Ainda pouco. Creio que fui a primeira veterinária no País a abordar esta área. No entanto, fiquei muito contente porque na minha pós-graduação vi que não era a única veterinária [no curso].

Nós veterinários não podemos perder este comboio da intervenção, porque trabalha-se com animais e nós somos os profissionais que mais podem avaliar os animais para este tipo de práticas e intervenções. Não se pode fazer IAA sem que um veterinário atue, esteja presente, dê o seu parecer, é uma matéria que também é nossa. Não é só nossa, é multidisciplinar, mas esta é uma atividade que se integra perfeitamente no conceito One Health, ou seja, no conjunto de vários saberes da saúde – a medicina humana, a medicina veterinária, a psicologia, o ambiente – e nós somos agentes indispensáveis.

E numa altura em que se fala em excesso de profissionais no mercado nos próximos anos, esta pode ser uma linha de intervenção para os médicos veterinários?

Sem dúvida alguma que sim. Uma carreira integrada na saúde pública, dentro do conceito One Health. Não nos podemos é cingir aos nossos conhecimentos médicos veterinários, há que fazer formação, especializarem-se em comportamento animal, certificarem-se como terapeutas, sem esquecer uma componente de psicologia humana grande. Não vamos substituir os psicólogos ou os profissionais da saúde humana, mas também não nos podem substituir enquanto agentes da saúde animal que pode dizer se determinado animal tem as características higieno-sanitárias, comportamentais e temperamentais para integrar este tipo de atividades.

De idosos a reclusas: Os projetos desenvolvidos até ao momento

TAA no Estabelecimento Prisional do Funchal | Direitos Reservados

De origem madeirense, Sílvia Vasconcelos fez a sua formação na Universidade de Trás-os-Montes e Alto Douro e no ISPA e é neste momento, a par de investigadora na área das IAA, quadro da função pública numa divisão de animais de companhia, onde trabalha com o bem-estar animal.

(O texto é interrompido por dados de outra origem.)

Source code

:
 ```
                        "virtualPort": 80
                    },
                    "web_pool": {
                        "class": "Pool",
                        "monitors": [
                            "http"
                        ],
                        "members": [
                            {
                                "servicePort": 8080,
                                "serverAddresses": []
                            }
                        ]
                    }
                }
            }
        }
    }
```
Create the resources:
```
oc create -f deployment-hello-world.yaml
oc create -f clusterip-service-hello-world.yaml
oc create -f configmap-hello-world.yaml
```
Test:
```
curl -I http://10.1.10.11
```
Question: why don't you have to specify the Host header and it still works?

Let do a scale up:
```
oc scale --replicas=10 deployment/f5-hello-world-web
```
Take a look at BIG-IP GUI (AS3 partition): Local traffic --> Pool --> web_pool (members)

O trabalho de investigação nesta área começou com AAA num grupo de cerca de 300 idosos e do qual resultou o livro “Benefícios dos animais de companhia para a saúde mental dos idosos”.

Nas palavras da médica veterinária, foi uma experiência “muito positiva”, em que os idosos foram divididos em grupos nas atividades com a Ponchita e foi avaliado o impacto desses momentos nos níveis de depressão, ansiedade e na pressão arterial, tendo-se observado uma redução da sintomatologia associada sobretudo às doenças do foro mental. “Os resultados mais significativos foram na população com demência, na qual foi possível observar que melhoraram significativamente os níveis de depressão”, acrescenta a terapeuta.

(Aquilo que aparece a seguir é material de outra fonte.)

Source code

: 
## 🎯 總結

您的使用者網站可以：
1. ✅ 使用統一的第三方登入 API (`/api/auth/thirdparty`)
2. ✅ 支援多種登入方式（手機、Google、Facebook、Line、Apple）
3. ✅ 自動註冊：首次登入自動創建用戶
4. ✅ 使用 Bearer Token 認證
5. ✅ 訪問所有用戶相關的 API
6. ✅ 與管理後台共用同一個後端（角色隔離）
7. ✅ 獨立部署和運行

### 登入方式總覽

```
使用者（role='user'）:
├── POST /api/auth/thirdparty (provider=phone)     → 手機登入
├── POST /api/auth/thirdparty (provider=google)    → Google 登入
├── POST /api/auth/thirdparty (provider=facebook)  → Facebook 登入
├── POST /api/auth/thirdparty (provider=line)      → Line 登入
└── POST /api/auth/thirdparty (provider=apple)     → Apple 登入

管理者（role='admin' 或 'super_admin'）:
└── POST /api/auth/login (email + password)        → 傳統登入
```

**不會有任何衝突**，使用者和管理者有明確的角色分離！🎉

A propósito da sua certificação enquanto terapeuta de TAA, Sílvia Vasconcelos realizou uma investigação com a população feminina do EPF. O projeto realizou-se entre junho e outubro de 2023 com sessões semanais entre as reclusas e a cadela para avaliar o impacto das terapias nos níveis de agressividade, medidos através de escalas psicométricas utilizadas por uma psicóloga. “O resultado foi a diminuição dos níveis de agressividade de todos os tipos, seja verbal, física, a raiva, a hostilidade, tudo isto diminuiu no fim do programa”, relata.

E o próximo projeto já está em andamento, com os pedidos de autorização a decorrerem e os protocolos a serem desenhados e juntará duas das populações mais fragilizadas da sociedade: animais em centro de recolha oficiais/associações e a população reclusa.

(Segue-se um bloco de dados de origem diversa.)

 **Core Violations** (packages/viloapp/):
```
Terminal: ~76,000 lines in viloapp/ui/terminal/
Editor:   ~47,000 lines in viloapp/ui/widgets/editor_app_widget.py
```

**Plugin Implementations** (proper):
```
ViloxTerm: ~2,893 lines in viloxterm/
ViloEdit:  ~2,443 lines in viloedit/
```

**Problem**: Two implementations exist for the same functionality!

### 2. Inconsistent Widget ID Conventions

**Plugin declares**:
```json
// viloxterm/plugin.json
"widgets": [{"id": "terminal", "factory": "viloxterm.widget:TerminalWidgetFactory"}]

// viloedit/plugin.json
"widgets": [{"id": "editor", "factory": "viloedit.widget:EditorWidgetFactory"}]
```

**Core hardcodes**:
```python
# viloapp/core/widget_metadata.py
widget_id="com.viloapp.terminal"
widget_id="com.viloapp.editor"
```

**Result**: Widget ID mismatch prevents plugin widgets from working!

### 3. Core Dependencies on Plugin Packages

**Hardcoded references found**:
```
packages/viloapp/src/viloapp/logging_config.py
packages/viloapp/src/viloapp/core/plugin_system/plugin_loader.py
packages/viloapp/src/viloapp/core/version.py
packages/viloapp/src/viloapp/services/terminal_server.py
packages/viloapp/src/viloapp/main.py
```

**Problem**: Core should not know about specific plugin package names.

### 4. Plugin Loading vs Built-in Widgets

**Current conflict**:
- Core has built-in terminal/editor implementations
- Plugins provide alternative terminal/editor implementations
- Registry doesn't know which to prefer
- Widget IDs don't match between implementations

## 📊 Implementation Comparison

Desta vez a Ponchita – prestes a entrar na “reforma”, já que os animais seniores não são utilizados em TAA – dará lugar a animais em abrigos oficiais ou em associações de proteção animal, ainda está a ser delineado pela investigadora, que irão ao EPF com o objetivo de serem socializados pelos reclusos, para, eventualmente, terem mais oportunidades para serem adotados. Segundo explica, Sílvia Vasconcelos vai “apostar na componente de treino e socialização dos cães para os tornar mais adotáveis e, paralelamente, vamos divulgar na Internet a história dos animais e a socialização deles feita pelos reclusos para tentar aproximar a comunidade de fora dos muros a adotar os animais”.

Na população reclusa – desta vez participarão mulheres e homens – será avaliado o impacto das TAA na ansiedade e nos níveis de agressividade, respetivamente.

*Entrevista publicada na edição 178, de janeiro, da VETERINÁRIA ATUAL.